これは今から二千年前に、ローマ帝国の挑発に乗って、エルサレムでの反ローマ軍事行動を起こして、自滅し、二千年間の流浪の民となったときと同じことになりかねません。
イスラエル政権は、恐怖心に煽られるように、自分たちを攻撃しそうな拠点を破壊することに必死になっていますが、これは全世界を敵に回す行為になりかねません。
しかも、そのような中で、一部の米国の保守的な福音的な教会は、独自の神学によってイスラエルを一方的に支持しているとも報じられています。
イスラエルを巡っての争いは、大患難期の訪れの兆候であって、それはキリストの空中再臨が近いことのしるしである、大患難期に巻き込まれたくなかったら、自分の信仰を明確にしようという、恐怖を煽るような伝道活動と結びついているとも報じられています。
今や、そのような解釈を支持するクリスチャンは少なくなっていると思いますが、私たち福音自由教会はそのような米国の保守的な教会の伝道によって生まれていると言われる面もありますので、そのような報道がなされるたびに、残念な思いを味わいます。
しかし、旧約聖書のイザヤ書が預言している世界は、当時のイスラエルが大国アッシリアとエジプトに挟まれて、二股外交を続けて、自分の身を守ろうとしたことに対し、「その日……エジプト人はアッシリア人ととともに主 (ヤハウェ) に仕える」(19:23) と記されています。
それはやがて全世界の民が、アブラハムの父なる神に仕えるようになるという預言です。
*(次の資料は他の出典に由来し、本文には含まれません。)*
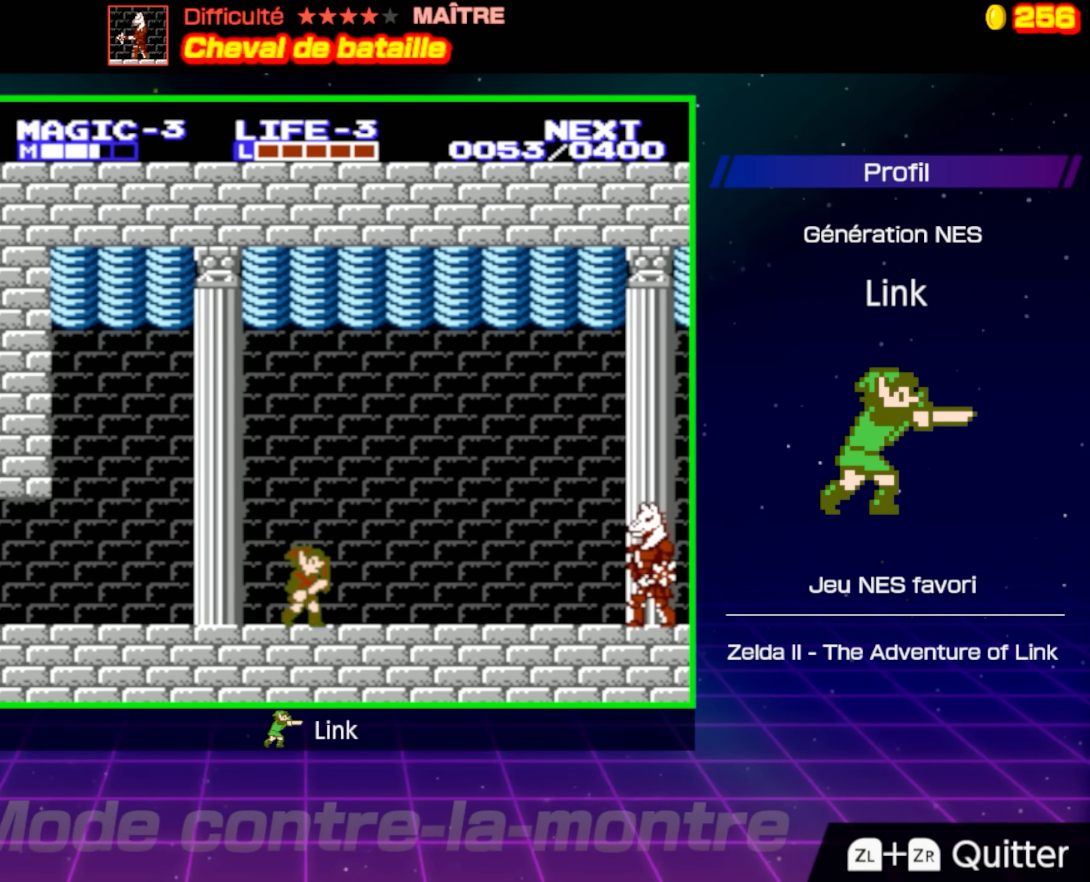
{"buttons": ["DPAD_RIGHT"], "events": []}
イエスはイスラエルの王として、そのような世界を実現するために現れましたが、そこでイエスが言われたのは、軍事力で問題を解決しようとする人々に対して、「剣をもとに収めなさい。剣を取る者はみな剣で滅びます」(マタイ26:52) ということばでした。
軍事力でテロの温床である憎しみの問題を解決することはできません。イスラエルの指導者が、真のイスラエルの王イエスのことばに耳を傾けてくれるようになることを願うばかりです。